My thoughts strayed again to Bérenger. His confession had not entirely surprised me. I had suspected that his virulent defense of Church doctrine stemmed not from true zeal but from fear. His words on doctrinal matters so often rang false, revealing a desperation only partially disguised by his bluster. He feared that any tug at the loose threads of belief would lead to a tangled, unsalvageable skein. His fear was not unfounded, of course: I knew that from the unraveling, and now the tentative rewinding, of my own faith. But I hadn’t thought his faith to be so close to fraying. Nor had I guessed how deeply it, too, made him suffer.
It occurred to me then that perhaps the book of visions would help to jolt Bérenger from his habits of mind, like a stick of intellectual dynamite. Imagining another Marie Madeleine, one whose love for God could be both spiritual and physical, might help to soften his rigidity and strengthen his faith. The book became, in my mind, the panacea I sought for the ills my loved ones faced: it would restore Bérenger’s faith, assuage Madame’s anguish, and confirm my own fledgling belief in the integrity and holiness of the natural world and of ordinary human experience.
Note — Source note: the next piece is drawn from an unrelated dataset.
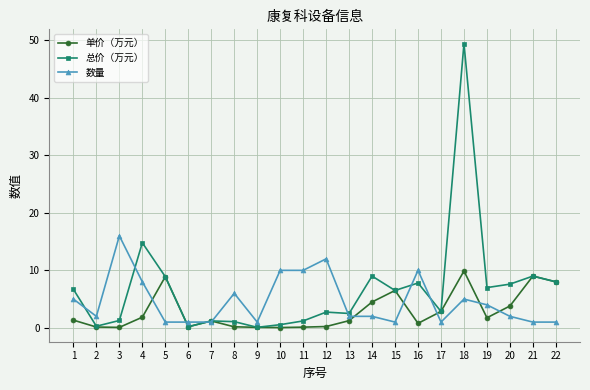

The 单价（万元） series shows 8.9 at 5. True or false?

True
I tried to put myself in the mind of the priest as he was deciding where to hide the book for the second time. If he had claimed that Jeanne Catherine’s body had withstood the ravages of worms, he must have wondered about her son’s corpse, buried in the crypt. Would his body be free from the effects of decomposition as well, even years after his death? The priest must have opened the child’s casket—how could he have left such a question unanswered? And regardless of the state of the boy’s body, what better hidin
g place could be found than within one of the caskets in a secret tomb? Even savage revolutionists would not likely go to the extent of prying up the flagstones of the church floor to find the tomb. And even if they did, they would surely hesitate before lifting the lids of the coffins.
Still, he must not have felt that his hiding place was completely secure, for he had gone to the further trouble of asking the favor of his friend and hiding the flask in the baluster. I imagined the poor tortured man, bent over the baluster in the dead of night, cutting away the slab of wood from the capital, then meticulously drawing the map of the sanctuary, with the knight’s stone clearly delineated. When did he scribble that verse from Job? As a last fevered thought before he rolled up the parchment like a cigarette and stuffed it inside the flask? And what was he thinking of as he did? The tomb itself ? The terrifying madness of his patroness? The visions?
That night, when the house was quiet and everyone was asleep, Bérenger and I slipped out together, leaving the door ajar to avoid its creak, and walked to the door of the church. We each carried an unlit lantern. Bérenger handed me his when we arrived and told me to wait a moment, then disappeared into the darkness of the garden. When he returned, he was carrying a shovel, a hammer, and a pry bar.
Gently he pushed open the church door, then closed and locked it behind us.
“What are those for?” I asked in a whisper. A match flared in the darkness: Bérenger’s face appeared, lengthened by shadows. He lit his lantern, then mine. I fought the urge to touch his cheek, suddenly shy. We had not touched all day.
“The book must be hidden somewhere in the tomb. Where else but in one of the caskets?”
It startled me that he had come to the same conclusion as I had, even with half the knowledge—for I had still not told him of Madame and her story. Reflexively I offered another idea. “It could be somewhere beneath that mound of dirt in the tunnel.”